Porter Robinson: “I felt convinced that I wouldn’t be able to ever make music again”

Porter Robinson: “I felt convinced that I wouldn’t be able to ever make music again”

Porter Robinson has spoken about how making his new album ‘Nurture’ gave him a refreshed perspective on life and music, having overcome a period of depression. Watch our video interview with the dance star above.

For much of the seven years since a breakout debut album that made him the teenage posterboy of EDM, Porter told NME that he “felt really convinced that I wouldn’t be able to ever make music again. And that was always my greatest fear.”

Now aged 28 and about to release his second record, ‘Nurture’, the North Carolina vocalist, songwriter and producer said he remembers being “so obsessed” with trying to make something that he “was too anxious to be able to make anything good at all”.

He told NME how he he wanted his new album to be “much more vulnerable, intimate and personal” than some of the previous work: ‘Nurture’, which balances pop and ambient music (compared to the techno, hardcore and gabber inspirations of his Virtual Self side project), is about how Porter “crawled my way out of how I was feeling” while reconnecting with nature.

“With me being so unhealthy – emotionally and mentally just really unwell, and my thinking being super distorted – nature was a stand-in for health,” Robinson told NME. “This idea of things being as they should be, at a stasis point where everything is balanced.”

When making ‘Nurture’, he wanted it to feel “intimate and up-close, that you could touch it, but also emotional and beautiful”. Compared to his 2014 debut ‘Worlds’ which was more about “escaping to faraway dreamlands, these video-game like universes”, he said he sees ‘Nurture’ as “finding the beauty in everyday and reality as it is; that’s why the tagline of the album is ‘everything we need is already here’.”

  • READ MORE Porter Robinson – ‘Nurture’ review: dance don trades bombast for blissed-out beats

Before making it, he said he would pile pressure on himself (“I was basically running on empty and beating my head against the wall”) and miss out on real life experiences as a result.

“Learning to appreciate life without the constant validation, and constant creative highs and lows, really helped to change that,” he said.

He also realised that he needed to “go and experience some IRL stuff and get off Twitter.
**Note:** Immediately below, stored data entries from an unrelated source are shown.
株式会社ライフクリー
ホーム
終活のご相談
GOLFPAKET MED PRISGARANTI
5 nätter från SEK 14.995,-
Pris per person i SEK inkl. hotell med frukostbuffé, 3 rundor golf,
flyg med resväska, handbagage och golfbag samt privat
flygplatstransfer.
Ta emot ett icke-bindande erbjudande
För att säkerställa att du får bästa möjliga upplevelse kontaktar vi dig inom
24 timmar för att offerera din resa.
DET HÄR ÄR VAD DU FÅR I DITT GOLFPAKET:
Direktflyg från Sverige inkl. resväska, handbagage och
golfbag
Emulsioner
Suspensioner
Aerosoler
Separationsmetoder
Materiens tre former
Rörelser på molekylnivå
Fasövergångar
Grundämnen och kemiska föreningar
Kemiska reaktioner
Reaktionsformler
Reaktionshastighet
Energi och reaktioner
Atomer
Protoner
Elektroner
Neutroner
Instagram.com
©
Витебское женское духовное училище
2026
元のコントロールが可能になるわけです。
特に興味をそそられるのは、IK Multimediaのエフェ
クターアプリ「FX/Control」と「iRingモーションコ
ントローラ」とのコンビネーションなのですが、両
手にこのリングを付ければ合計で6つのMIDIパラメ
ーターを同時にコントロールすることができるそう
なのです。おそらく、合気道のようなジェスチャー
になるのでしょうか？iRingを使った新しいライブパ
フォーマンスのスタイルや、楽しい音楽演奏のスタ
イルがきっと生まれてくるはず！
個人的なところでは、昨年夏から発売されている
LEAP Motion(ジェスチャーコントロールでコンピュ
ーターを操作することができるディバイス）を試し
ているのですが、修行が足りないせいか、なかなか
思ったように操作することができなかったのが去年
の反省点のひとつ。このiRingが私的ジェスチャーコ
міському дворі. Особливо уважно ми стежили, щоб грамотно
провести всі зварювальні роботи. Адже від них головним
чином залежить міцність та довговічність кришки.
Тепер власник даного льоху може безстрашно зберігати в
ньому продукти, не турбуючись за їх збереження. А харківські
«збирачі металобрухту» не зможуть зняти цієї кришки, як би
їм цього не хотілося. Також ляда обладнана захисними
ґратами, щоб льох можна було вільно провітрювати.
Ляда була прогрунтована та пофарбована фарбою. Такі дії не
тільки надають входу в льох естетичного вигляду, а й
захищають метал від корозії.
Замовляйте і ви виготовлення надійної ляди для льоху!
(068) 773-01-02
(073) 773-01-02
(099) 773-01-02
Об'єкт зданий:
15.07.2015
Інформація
I said to myself ‘whether or not you make music, you’re going to be okay’,” he added. “That really helped me to relax and create much more comfortably.”

Getting back to piano and using more “physical sounding” instruments, too, was pivotal in helping him move forward as an artist. “I knew that I wanted this record to have a less dance-y sound and I think the biggest way that manifests is that most of the songs, regardless of how produced or the instrumentation, they don’t really have drops,” he explained.

“Instead, they have these vocally-driven choruses, and learning to write them was something that took some years to do. Going from producing so much instrumental and just drop-driven music, it’s not as easy as you might think,” he added, summarising his approach as “more samples and less synths”.

This refreshed perspective also changed how Porter sees his role as a musician: “To stand at the front of the stage, sing my feelings out and express myself to the fullest – although there are all these various masks, in the sense that I’m using this filter that pitches my voice way up in this cutesy way to represent this inner voice.”

He said the reason the tracks on ‘Nurture’ – which manage to be both uplifting and emotional at the same time – “sound so sunny” is because “it’s alI could tolerate when I was at that low point.

“I needed something that was so hopeful and kind of sweet. I just wanted these sweet major key songs as it was what made my heart soar and made me feel kind of teary.”

Robinson added that, in the “insecure and anxious” lyrics, was where he would “inject some pain; even though they’re quite hopeful on the whole, I also tend to give a voice to this negative internal monologue a lot,” he said. “They’re lyrics that I felt would hit me in the stomach when I sing them.”

Porter Robinson new album
Porter Robinson, 2021. CREDIT: Press

This idea of “balancing out the sweetness” comes from his love of Eurodance, happy hardcore and “super major key piano music” and pop-rock from the 2000s. “This was just a really pure expression of that,” he said, adding that “everything I love is there”, describing his process of making music as writing love letters.

“I’ll find something that I love so much that I’ll feel like the only way for me to get as close as I want is to embody it and get as,” he added. “Anything that I loved that I felt fit the world of ‘Nurture’, I was trying to live it through the music.”

Watch our full interview above, where Robinson also opens up about virtual reality and his hopes for a “more fun” future.

‘Nurture’ is out via Mom + Pop on April 23.